38:12-14   After he was well, the sobered king reflected on his ordeal.  It had made him pray.  Trouble is good if it makes us pray.  (The One Who is our real God is always the One we pray to.) 

 

Death would mean lost contact with the living who remain and the privilege of worshipping with them.  His life would end like a tent being taken down, like a weaver cutting the finished product off the loom, like a lion crushing his bones.  His moaning prayers sounded like birds.  In all this Hezekiah was conscious that it was God who had brought him to the point of death.  Hezekiah knew the hand of God was against him because of his sins, (v.17).     

 

38:15-17  This very sick man was promised life and received it gratefully.  He was aware God had restored life, (v.16) even though he received medical treatment on the orders of God’s prophet, (v.21).  God had spoken and God had acted, (v.15).  Hezekiah’s experience is a lesson for all, for by such things as God’s words and acts men live.  The Lord who was taking his life (vv.12,13) was the Lord who restored it.  As it was with the king, so it would be with the city.  The Lord gives and the Lord takes away, but in the case of Hezekiah and Jerusalem, the Lord was taking away and then giving back.  He also gave a spiritual benefit with the chastening, a truth understood better by believers in trouble than by those merely observing from outside. 

 

38:17  Hezekiah’s words anticipate later themes.  Salvation is motivated by the love of God that can only happen if our sins are put behind God’s back.  But that can only happen if God has been satisfied concerning our sin.  In later chapters, Isaiah will focus on how sins are removed by Christ.  Sins are never just forgiven; there must be an atonement to remove them.  We can never be saved from sin by what we do with them but only by what God does.  Salvation is of the Lord.

 

38:18-20   Here Hezekiah speaks of what it would be like to die without sins forgiven: he would not sing God’s praise but live under His wrath.  However, God had brought him to repentance, giving him life, song, and a purpose to serve the next generation.  “The Lord will save me” is the simplicity of faith.   Hezekiah’s testimony to the saving grace of God ends with a corporate “we will sing”.  He moves away from his individual experience to an obedient exercise of the Lord’s corporate worship in His temple.  True worship does not occur in one’s individual way; it follows in the path laid out for us by the Lord, with God Himself the center of all His redeemed people. 

 

38:21  This text is clear that it was the Lord who heard Hezekiah’s prayer and promised him healing, yet God’s prophet ordered medical treatment.  The Lord may work with or without means.

 

Isaiah 39:1-8   By showing his storehouses, Hezekiah showed his strength, a strength soon to be worthless!  (See 22:8).  His action indicated a commitment to work with the Babylonians who would later devour Jerusalem.   Isaiah confronts the king, (v.3), a role a prophet has under the authority of the King over all kings, (Matt.14:3-5). 

 

Hezekiah showed all and would lose all.  Removal of God’s people and their valuables to Babylon is certain.   Hezekiah’s descendants would become eunuchs! – how shall the line of David survive?  It would only be some.  God would preserve the line and keep His covenant with David.  Through the Son of David to come, He will bring salvation to all nations, (55:3-5).   Jerusalem would travel to Babylon, but it is Babylon that would sink to rise no more (Jeremiah 51:64).  To the New Jerusalem and to the Lord Who lives there, nations will travel with joy to learn His holy ways (2:1-4).  

 

We have so much more of God’s words and acts than Hezekiah had, that faith and obedience must be even more the proper response of our hearts.

-- SOURCE MATERIAL --
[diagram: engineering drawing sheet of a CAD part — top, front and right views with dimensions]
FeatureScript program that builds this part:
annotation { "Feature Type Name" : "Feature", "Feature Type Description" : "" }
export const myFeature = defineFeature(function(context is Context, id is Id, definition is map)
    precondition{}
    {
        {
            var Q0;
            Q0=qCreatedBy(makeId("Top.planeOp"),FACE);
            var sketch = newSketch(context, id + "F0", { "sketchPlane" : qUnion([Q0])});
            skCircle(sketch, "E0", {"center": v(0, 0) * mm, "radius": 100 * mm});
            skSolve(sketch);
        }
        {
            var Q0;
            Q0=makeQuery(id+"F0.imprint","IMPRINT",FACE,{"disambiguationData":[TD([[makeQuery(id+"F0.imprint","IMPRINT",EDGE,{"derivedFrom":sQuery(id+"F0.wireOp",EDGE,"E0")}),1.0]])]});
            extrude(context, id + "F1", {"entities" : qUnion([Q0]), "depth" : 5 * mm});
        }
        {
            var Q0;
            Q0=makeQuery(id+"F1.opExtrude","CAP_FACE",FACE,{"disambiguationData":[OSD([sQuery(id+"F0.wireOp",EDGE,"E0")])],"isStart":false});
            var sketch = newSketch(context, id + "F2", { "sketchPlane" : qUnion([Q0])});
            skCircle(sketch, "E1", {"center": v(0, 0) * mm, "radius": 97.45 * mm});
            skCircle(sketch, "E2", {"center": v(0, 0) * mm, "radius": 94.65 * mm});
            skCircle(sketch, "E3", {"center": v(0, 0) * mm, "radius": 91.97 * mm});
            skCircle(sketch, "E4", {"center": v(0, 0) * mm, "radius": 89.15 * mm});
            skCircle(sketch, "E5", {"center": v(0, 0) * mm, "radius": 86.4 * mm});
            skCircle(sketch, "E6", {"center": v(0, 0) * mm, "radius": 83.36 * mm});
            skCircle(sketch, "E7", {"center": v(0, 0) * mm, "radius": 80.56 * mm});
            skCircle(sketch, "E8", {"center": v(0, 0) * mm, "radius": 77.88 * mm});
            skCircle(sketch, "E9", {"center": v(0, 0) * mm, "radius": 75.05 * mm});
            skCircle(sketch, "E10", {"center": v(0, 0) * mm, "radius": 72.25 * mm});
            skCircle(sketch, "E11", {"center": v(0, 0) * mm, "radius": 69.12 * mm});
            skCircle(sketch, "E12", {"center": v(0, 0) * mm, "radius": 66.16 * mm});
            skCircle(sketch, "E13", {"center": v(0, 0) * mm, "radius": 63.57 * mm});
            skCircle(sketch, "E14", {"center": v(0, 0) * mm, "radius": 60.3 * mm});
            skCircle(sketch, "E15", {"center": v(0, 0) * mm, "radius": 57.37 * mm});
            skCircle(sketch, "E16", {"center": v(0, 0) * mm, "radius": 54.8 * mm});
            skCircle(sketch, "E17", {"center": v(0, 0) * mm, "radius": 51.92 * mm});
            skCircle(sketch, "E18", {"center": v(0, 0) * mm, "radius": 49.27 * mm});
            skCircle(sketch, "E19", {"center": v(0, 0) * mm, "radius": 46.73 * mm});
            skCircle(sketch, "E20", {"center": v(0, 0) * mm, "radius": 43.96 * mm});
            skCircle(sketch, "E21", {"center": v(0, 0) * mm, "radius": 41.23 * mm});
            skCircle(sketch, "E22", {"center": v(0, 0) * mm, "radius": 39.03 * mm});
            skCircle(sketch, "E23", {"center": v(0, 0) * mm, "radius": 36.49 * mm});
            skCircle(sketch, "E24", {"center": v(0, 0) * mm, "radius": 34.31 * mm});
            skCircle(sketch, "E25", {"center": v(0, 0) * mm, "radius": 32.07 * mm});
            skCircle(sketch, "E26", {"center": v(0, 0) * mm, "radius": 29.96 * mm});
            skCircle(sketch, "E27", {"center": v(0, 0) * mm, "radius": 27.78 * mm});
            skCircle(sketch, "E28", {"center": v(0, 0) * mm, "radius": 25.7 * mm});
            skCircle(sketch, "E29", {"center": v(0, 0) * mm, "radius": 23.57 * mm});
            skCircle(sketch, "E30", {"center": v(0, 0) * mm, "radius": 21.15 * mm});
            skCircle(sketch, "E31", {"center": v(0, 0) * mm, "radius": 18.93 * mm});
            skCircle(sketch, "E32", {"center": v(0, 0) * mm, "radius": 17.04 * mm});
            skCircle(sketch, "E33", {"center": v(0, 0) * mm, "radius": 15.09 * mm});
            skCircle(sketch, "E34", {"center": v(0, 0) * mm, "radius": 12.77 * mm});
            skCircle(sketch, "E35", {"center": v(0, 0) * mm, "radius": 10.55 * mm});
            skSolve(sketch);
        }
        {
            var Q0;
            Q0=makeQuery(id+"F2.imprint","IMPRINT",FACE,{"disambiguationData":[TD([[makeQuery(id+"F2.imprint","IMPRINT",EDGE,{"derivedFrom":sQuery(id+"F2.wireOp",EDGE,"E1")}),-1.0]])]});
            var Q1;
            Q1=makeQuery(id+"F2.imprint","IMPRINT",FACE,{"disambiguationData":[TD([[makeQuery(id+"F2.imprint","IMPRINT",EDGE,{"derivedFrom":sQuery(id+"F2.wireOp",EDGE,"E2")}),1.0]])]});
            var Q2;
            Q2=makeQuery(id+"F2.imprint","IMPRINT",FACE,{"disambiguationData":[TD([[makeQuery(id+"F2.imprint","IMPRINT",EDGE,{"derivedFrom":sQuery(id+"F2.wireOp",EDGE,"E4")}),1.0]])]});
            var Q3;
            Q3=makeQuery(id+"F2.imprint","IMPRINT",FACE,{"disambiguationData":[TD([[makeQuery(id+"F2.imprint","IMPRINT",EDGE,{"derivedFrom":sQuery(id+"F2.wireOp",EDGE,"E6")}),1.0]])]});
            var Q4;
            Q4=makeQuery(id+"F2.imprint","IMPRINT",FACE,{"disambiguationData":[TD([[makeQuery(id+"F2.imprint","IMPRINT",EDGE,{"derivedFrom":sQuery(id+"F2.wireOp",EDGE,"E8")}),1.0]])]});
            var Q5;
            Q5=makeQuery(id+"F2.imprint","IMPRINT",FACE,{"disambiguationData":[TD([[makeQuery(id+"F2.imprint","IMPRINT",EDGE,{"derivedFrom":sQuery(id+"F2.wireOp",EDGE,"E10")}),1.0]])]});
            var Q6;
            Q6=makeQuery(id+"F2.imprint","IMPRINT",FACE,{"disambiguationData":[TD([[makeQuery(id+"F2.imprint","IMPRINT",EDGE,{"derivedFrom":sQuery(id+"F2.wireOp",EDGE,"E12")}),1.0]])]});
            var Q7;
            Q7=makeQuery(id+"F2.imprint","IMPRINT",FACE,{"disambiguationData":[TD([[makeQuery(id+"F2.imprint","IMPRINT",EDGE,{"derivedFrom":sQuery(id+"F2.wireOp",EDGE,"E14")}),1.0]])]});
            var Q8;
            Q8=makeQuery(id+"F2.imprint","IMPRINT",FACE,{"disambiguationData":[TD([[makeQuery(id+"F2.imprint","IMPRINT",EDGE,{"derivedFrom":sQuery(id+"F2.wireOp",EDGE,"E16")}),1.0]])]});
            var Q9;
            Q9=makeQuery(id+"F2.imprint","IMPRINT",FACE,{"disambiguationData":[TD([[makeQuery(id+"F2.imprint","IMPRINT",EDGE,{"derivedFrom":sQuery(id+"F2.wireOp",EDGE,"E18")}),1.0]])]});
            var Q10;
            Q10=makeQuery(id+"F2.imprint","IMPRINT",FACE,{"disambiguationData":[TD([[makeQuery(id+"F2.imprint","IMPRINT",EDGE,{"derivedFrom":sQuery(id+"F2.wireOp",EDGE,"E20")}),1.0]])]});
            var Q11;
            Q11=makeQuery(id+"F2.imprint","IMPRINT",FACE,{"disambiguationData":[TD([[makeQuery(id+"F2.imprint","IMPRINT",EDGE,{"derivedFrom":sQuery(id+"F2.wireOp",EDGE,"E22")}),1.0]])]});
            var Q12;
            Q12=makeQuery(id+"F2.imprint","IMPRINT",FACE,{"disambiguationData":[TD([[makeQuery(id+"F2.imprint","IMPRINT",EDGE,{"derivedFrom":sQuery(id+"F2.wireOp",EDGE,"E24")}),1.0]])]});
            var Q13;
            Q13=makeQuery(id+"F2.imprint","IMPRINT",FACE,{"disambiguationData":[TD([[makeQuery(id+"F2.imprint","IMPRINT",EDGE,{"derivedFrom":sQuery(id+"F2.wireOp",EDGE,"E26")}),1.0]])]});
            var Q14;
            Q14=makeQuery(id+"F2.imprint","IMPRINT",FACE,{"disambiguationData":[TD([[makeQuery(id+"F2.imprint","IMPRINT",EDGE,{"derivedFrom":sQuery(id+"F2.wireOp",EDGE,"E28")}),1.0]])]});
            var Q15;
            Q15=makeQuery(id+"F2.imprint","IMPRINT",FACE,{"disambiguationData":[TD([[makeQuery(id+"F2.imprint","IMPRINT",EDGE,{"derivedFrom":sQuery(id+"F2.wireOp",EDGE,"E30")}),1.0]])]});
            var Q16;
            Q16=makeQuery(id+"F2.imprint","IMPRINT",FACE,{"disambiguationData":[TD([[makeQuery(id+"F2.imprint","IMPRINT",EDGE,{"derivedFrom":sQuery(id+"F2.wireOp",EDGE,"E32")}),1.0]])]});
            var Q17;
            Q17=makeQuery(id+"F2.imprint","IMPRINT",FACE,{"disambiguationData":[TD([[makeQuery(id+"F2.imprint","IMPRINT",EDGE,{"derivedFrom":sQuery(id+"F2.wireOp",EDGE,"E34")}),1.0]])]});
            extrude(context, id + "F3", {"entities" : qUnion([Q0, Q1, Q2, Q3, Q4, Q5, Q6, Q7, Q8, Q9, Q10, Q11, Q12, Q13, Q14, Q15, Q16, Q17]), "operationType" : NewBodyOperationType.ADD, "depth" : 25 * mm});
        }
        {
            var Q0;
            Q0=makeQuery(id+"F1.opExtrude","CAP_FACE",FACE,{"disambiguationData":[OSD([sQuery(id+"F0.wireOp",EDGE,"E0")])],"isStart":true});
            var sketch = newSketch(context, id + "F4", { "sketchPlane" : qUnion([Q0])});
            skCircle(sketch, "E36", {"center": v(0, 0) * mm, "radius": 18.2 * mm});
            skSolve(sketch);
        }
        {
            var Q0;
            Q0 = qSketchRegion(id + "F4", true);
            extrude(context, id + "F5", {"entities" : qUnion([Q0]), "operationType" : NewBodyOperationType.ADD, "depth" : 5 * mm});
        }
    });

-- TASK ITEM --
Could you copy, word for word, the stretch of the Isaiah commentary from "38:21  This text" through "or without means."? Rely on the Isaiah commentary alone and not on the listing.

-- SOLUTION TO THIS TASK --
38:21  This text is clear that it was the Lord who heard Hezekiah’s prayer and promised him healing, yet God’s prophet ordered medical treatment.  The Lord may work with or without means.